__PROBLEM TO WORK ON__. Please give back each line of the listing, unchanged in every word.

Top of MATERIAL SUPPLIED

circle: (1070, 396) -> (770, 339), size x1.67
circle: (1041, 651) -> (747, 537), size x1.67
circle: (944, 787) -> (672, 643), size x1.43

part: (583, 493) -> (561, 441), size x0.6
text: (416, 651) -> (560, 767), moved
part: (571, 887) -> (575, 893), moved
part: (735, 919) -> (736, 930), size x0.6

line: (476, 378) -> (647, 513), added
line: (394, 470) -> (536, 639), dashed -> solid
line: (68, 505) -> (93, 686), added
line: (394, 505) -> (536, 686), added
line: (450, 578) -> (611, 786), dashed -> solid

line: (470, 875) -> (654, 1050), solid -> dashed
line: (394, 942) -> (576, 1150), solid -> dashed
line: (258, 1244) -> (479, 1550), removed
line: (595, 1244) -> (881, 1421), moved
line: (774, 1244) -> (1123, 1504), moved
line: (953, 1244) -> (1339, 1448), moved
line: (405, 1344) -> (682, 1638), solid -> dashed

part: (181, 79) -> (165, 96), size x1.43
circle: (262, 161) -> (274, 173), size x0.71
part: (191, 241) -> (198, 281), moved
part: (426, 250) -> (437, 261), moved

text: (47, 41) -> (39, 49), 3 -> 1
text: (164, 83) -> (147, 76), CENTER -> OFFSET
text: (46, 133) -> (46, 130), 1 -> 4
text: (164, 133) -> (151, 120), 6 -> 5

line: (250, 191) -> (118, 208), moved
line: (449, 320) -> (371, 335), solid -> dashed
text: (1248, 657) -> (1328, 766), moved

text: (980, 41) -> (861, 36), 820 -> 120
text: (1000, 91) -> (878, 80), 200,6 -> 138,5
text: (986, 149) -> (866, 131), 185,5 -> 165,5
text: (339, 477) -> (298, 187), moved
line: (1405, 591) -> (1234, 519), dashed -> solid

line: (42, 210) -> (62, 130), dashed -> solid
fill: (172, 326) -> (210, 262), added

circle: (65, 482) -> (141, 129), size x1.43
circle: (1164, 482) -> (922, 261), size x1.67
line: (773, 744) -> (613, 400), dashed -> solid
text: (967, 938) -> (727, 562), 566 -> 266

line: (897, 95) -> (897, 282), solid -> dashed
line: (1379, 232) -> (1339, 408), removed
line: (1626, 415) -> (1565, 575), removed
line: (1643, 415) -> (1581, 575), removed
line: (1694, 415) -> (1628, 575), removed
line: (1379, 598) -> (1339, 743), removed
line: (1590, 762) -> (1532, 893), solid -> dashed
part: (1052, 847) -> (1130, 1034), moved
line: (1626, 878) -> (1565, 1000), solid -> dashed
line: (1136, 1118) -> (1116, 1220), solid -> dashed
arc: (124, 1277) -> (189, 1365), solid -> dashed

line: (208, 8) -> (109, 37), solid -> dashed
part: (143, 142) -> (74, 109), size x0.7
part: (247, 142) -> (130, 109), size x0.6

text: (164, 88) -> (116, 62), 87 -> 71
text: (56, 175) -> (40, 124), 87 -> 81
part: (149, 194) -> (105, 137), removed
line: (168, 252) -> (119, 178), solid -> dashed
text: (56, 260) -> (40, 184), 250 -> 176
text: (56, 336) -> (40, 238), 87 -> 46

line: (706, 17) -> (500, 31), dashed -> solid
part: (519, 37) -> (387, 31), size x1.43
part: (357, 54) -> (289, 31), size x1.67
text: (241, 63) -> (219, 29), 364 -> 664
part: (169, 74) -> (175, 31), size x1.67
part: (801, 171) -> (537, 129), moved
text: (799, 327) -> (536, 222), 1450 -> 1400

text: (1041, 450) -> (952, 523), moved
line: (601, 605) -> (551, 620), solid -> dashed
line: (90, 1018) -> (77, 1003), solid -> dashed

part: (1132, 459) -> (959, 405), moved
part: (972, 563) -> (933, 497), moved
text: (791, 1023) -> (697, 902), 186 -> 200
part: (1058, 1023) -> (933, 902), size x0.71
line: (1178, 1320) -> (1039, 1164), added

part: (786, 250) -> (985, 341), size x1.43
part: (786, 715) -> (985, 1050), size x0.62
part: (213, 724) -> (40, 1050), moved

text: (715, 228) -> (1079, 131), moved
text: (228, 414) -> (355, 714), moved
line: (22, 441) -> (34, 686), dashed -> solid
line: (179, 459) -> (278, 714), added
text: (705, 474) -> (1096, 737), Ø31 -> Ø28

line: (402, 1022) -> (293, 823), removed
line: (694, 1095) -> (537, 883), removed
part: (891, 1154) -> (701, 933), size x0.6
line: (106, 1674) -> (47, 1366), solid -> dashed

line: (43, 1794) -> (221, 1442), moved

Bottom of MATERIAL SUPPLIED

__TASK SOLUTION__.
circle: (1070, 396) -> (770, 339), size x1.67
circle: (1041, 651) -> (747, 537), size x1.67
circle: (944, 787) -> (672, 643), size x1.43

part: (583, 493) -> (561, 441), size x0.6
text: (416, 651) -> (560, 767), moved
part: (571, 887) -> (575, 893), moved
part: (735, 919) -> (736, 930), size x0.6

line: (476, 378) -> (647, 513), added
line: (394, 470) -> (536, 639), dashed -> solid
line: (68, 505) -> (93, 686), added
line: (394, 505) -> (536, 686), added
line: (450, 578) -> (611, 786), dashed -> solid

line: (470, 875) -> (654, 1050), solid -> dashed
line: (394, 942) -> (576, 1150), solid -> dashed
line: (258, 1244) -> (479, 1550), removed
line: (595, 1244) -> (881, 1421), moved
line: (774, 1244) -> (1123, 1504), moved
line: (953, 1244) -> (1339, 1448), moved
line: (405, 1344) -> (682, 1638), solid -> dashed

part: (181, 79) -> (165, 96), size x1.43
circle: (262, 161) -> (274, 173), size x0.71
part: (191, 241) -> (198, 281), moved
part: (426, 250) -> (437, 261), moved

text: (47, 41) -> (39, 49), 3 -> 1
text: (164, 83) -> (147, 76), CENTER -> OFFSET
text: (46, 133) -> (46, 130), 1 -> 4
text: (164, 133) -> (151, 120), 6 -> 5

line: (250, 191) -> (118, 208), moved
line: (449, 320) -> (371, 335), solid -> dashed
text: (1248, 657) -> (1328, 766), moved

text: (980, 41) -> (861, 36), 820 -> 120
text: (1000, 91) -> (878, 80), 200,6 -> 138,5
text: (986, 149) -> (866, 131), 185,5 -> 165,5
text: (339, 477) -> (298, 187), moved
line: (1405, 591) -> (1234, 519), dashed -> solid

line: (42, 210) -> (62, 130), dashed -> solid
fill: (172, 326) -> (210, 262), added

circle: (65, 482) -> (141, 129), size x1.43
circle: (1164, 482) -> (922, 261), size x1.67
line: (773, 744) -> (613, 400), dashed -> solid
text: (967, 938) -> (727, 562), 566 -> 266

line: (897, 95) -> (897, 282), solid -> dashed
line: (1379, 232) -> (1339, 408), removed
line: (1626, 415) -> (1565, 575), removed
line: (1643, 415) -> (1581, 575), removed
line: (1694, 415) -> (1628, 575), removed
line: (1379, 598) -> (1339, 743), removed
line: (1590, 762) -> (1532, 893), solid -> dashed
part: (1052, 847) -> (1130, 1034), moved
line: (1626, 878) -> (1565, 1000), solid -> dashed
line: (1136, 1118) -> (1116, 1220), solid -> dashed
arc: (124, 1277) -> (189, 1365), solid -> dashed

line: (208, 8) -> (109, 37), solid -> dashed
part: (143, 142) -> (74, 109), size x0.7
part: (247, 142) -> (130, 109), size x0.6

text: (164, 88) -> (116, 62), 87 -> 71
text: (56, 175) -> (40, 124), 87 -> 81
part: (149, 194) -> (105, 137), removed
line: (168, 252) -> (119, 178), solid -> dashed
text: (56, 260) -> (40, 184), 250 -> 176
text: (56, 336) -> (40, 238), 87 -> 46

line: (706, 17) -> (500, 31), dashed -> solid
part: (519, 37) -> (387, 31), size x1.43
part: (357, 54) -> (289, 31), size x1.67
text: (241, 63) -> (219, 29), 364 -> 664
part: (169, 74) -> (175, 31), size x1.67
part: (801, 171) -> (537, 129), moved
text: (799, 327) -> (536, 222), 1450 -> 1400

text: (1041, 450) -> (952, 523), moved
line: (601, 605) -> (551, 620), solid -> dashed
line: (90, 1018) -> (77, 1003), solid -> dashed

part: (1132, 459) -> (959, 405), moved
part: (972, 563) -> (933, 497), moved
text: (791, 1023) -> (697, 902), 186 -> 200
part: (1058, 1023) -> (933, 902), size x0.71
line: (1178, 1320) -> (1039, 1164), added

part: (786, 250) -> (985, 341), size x1.43
part: (786, 715) -> (985, 1050), size x0.62
part: (213, 724) -> (40, 1050), moved

text: (715, 228) -> (1079, 131), moved
text: (228, 414) -> (355, 714), moved
line: (22, 441) -> (34, 686), dashed -> solid
line: (179, 459) -> (278, 714), added
text: (705, 474) -> (1096, 737), Ø31 -> Ø28

line: (402, 1022) -> (293, 823), removed
line: (694, 1095) -> (537, 883), removed
part: (891, 1154) -> (701, 933), size x0.6
line: (106, 1674) -> (47, 1366), solid -> dashed

line: (43, 1794) -> (221, 1442), moved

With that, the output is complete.